Talk with your Primary Care Physician:  Make your primary care physician aware of what is going on.  Have regular contact with him/her and be sure that you are very honest with the how the added stress is affecting you.  Be sure to talk about how you are sleeping, eating, what your mood is like, as well as any somatic complaints, no matter how small.

Consider a Therapist:  Having a therapist of your own can be a life line during very stressful periods.  This is a place that you can be totally honest and express yourself with complete confidentiality.

Consider joining a support group:  Support groups for parents and caregivers can also be a life line for stressful times in your life.   They are a place to express yourself, to learn from the experiences of others going through the same thing, and many times friendships develop which can provide additional support and relief.  Support groups help reduce that feeling of isolation.

Set Boundaries:  Setting boundaries and limits while you are feeling overwhelmed can go a long way in helping your feel more in control.  It is OK to say no to additional volunteering and taking on additional tasks.  It is OK to reduce your activities and even suspend your current volunteer responsibilities.  It is OK to set limits with answering unwanted questions about the eating disorder and you don’t have the right to decide what you want to divulge to others and what you don’t.  Work with your child/loved one’s therapist or treatment team and work with your own therapist, if you have one, to set reasonable boundaries and limits regarding eating disorder behaviors.

Stored data entries:
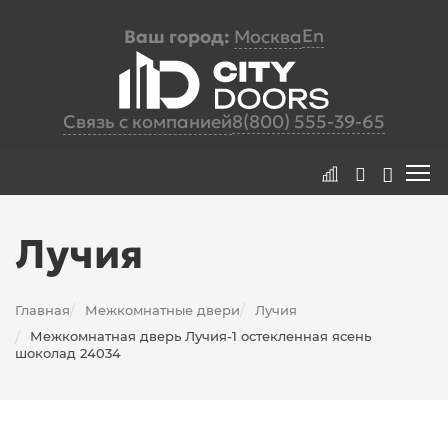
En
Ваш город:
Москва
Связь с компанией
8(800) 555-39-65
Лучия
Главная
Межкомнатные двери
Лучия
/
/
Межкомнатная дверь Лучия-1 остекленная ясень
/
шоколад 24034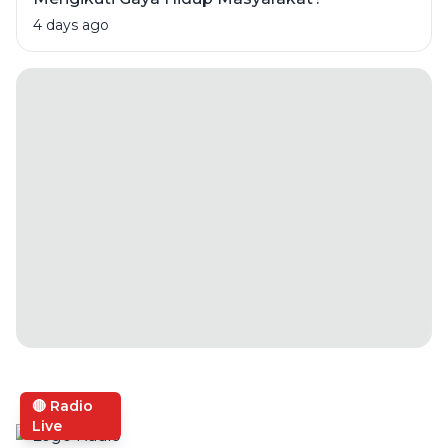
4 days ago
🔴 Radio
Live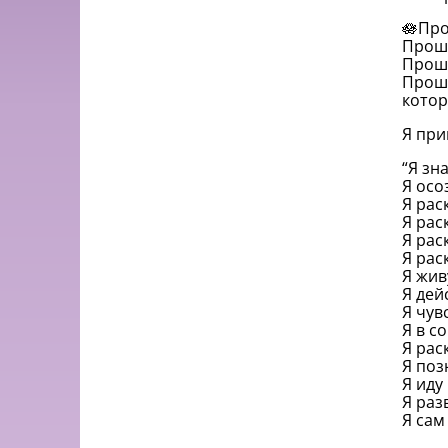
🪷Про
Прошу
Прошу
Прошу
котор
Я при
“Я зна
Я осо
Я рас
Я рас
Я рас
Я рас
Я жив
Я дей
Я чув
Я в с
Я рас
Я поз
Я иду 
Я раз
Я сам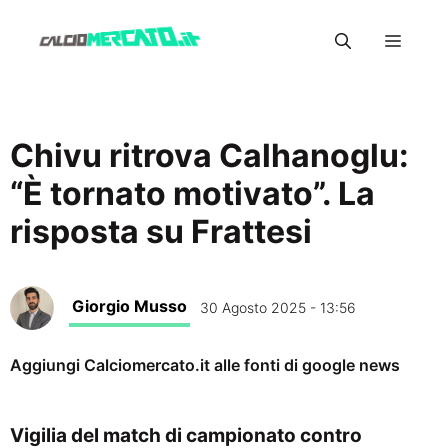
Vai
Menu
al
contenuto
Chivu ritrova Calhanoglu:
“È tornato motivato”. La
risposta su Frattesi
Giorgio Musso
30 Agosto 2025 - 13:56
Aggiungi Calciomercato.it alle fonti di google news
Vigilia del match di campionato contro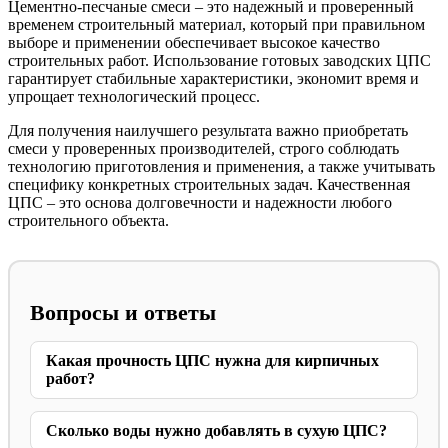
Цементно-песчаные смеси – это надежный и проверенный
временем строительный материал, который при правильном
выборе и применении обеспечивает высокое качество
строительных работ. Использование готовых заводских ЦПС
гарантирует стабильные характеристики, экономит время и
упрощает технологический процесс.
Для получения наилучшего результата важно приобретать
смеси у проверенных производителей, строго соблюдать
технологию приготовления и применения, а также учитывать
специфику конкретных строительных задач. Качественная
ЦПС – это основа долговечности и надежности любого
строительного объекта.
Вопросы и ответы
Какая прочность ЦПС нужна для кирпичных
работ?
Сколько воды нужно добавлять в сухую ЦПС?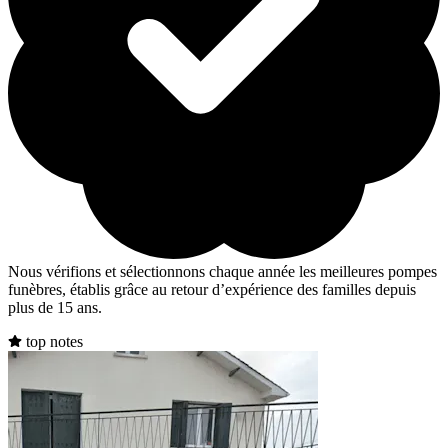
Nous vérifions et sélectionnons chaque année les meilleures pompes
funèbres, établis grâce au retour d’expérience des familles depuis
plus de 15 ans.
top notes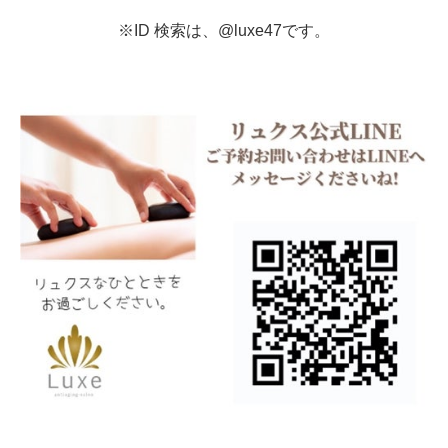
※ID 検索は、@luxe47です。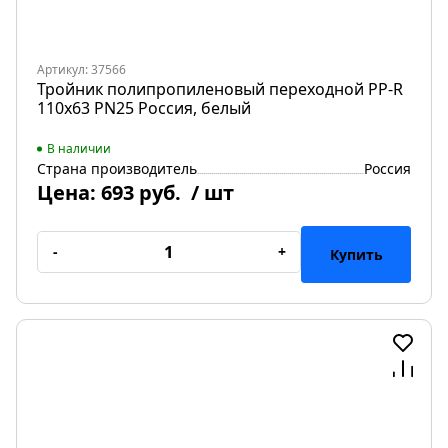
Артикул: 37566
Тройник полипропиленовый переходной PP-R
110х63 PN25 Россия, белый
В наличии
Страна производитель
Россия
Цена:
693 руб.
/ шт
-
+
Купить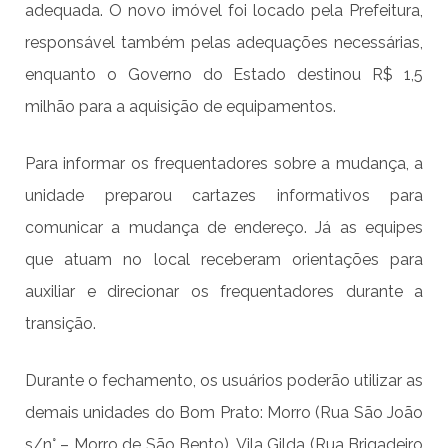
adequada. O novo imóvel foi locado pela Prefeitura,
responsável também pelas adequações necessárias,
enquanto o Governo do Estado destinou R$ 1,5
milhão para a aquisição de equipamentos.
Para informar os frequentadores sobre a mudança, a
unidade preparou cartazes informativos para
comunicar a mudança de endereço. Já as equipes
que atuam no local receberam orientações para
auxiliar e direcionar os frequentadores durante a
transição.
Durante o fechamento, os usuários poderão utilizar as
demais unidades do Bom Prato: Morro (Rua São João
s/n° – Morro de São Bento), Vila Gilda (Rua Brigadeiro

• [Task requirements]
(a) Answer from the passage on caregiver stress:
(i) What four things should you be sure to talk about with your primary care physician?
(ii) What can you do in a therapist's office, according to the passage?
(iii) What feeling do support groups help reduce?
(b) Write what comes next in the passage on caregiver stress, following on from its last sentence.

• [Responses to the exercise]
(a)
(i) How you are sleeping, how you are eating, what your mood is like, and any somatic complaints, no matter how small.
(ii) You can be totally honest and express yourself with complete confidentiality.
(iii) The feeling of isolation.

(b)
Consider FMLA:  If your child or loved one is in the hospital or is just coming out of the hospital and requires a great deal of care and supervision, consider FMLA.  If this is available to you, it can help reduce the stress of trying to work and provide supervision simultaneously.

Have a Crisis Plan:  Develop a crisis plan for both you and your loved one.  Know ahead of time who you are going to call and what you are going to do if your loved one’s symptoms become more than you can manage.  Also develop a plan for yourself.  Set up a plan with a therapist, good friend, or other support that you can put into place when you are feeling very overwhelmed yourself.  You and your spouse or other caregiver can even have an agreement to signal each other when feeling overwhelmed and allow each other to take some time out to regroup.

Get help with meals and housework:  Having someone to help you with preparing meals and household chores can be a tremendous relief.  This is especially true when you are running back and forth to an inpatient unit, PHP, or IOP.  Sometimes just seeing your house cleaned and the clutter put way (even if only partially) or having a meal ready and waiting can help make things seem less chaotic and help to ground us a bit.  Many organizations to which we belong are only too happy to help their members by setting up meal plans and household help.  If you don’t belong to any organizations, grandparents, other relatives, and friends would likely love to be asked to help and can relieve their feelings of helplessness when you ask them.  Hire a high school or college student to help out around the house for awhile.  Ask coaches and other parents to help out with transportation to activities for your other children.

Work in tandem with your spouse or other caregiver:  Work together!  Be a team.  Be patient and understanding with each other and listen to each other.  Take turns going to bed early and each take a weekend morning to sleep in.  Take turns giving each other time away.  Talk with each other and share your feelings.  Tell each other what helps reduce your stress and try to find ways to allow each other to do those things that bring relief.  Find a babysitter and go out together.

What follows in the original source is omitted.